*Input material*.
====================

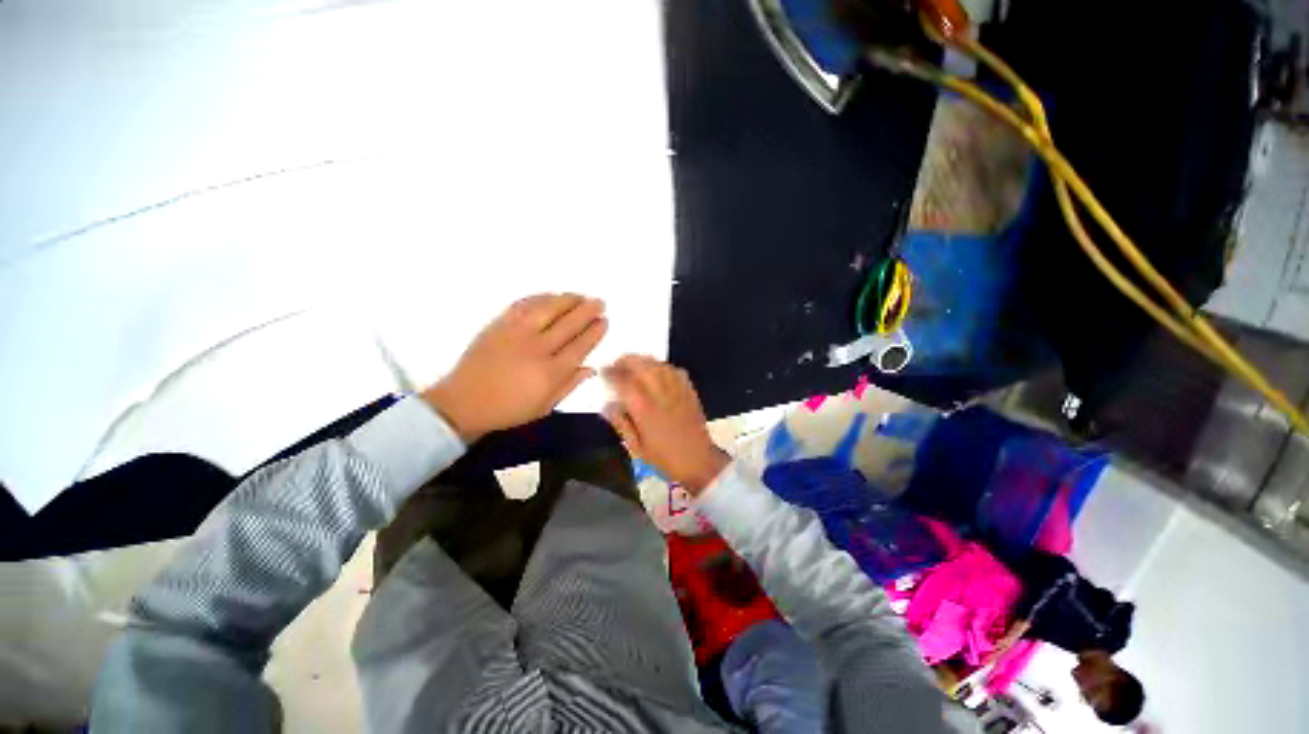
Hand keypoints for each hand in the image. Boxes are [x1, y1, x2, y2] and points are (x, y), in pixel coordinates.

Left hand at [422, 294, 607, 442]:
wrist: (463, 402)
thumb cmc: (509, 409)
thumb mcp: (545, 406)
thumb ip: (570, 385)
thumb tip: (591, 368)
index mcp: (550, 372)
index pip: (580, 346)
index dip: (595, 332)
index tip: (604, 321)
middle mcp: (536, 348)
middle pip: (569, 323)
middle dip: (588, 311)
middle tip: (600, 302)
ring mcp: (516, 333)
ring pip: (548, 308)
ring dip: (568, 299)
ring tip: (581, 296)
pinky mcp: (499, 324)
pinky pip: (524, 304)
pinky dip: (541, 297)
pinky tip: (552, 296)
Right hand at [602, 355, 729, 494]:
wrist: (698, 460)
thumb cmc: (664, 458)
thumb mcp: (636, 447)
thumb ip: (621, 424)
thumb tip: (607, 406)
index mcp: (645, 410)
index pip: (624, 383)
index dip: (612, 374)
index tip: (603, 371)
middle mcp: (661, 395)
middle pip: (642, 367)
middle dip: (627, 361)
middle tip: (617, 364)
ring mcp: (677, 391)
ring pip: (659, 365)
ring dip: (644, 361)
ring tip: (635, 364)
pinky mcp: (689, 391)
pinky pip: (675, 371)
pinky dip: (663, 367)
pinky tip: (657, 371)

====================

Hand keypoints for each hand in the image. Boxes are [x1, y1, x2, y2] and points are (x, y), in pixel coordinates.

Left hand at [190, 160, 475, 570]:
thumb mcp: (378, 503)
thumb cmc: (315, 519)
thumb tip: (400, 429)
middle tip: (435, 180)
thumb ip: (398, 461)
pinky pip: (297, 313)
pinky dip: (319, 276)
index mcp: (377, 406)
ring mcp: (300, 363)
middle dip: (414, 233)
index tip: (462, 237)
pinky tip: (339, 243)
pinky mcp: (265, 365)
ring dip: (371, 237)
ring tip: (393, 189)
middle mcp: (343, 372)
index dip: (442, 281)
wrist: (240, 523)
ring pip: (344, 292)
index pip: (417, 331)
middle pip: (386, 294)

====================

*Task requirements*. Set down, from the entries above, exactly the lines from the one with "middle mcp: (343, 372)" up to and including the one with "middle pip: (386, 294)", and no other lines.

*Answer box*.
middle mcp: (343, 372)
index dip: (442, 281)
wrist: (240, 523)
ring pip: (344, 292)
index pip: (417, 331)
middle pip: (386, 294)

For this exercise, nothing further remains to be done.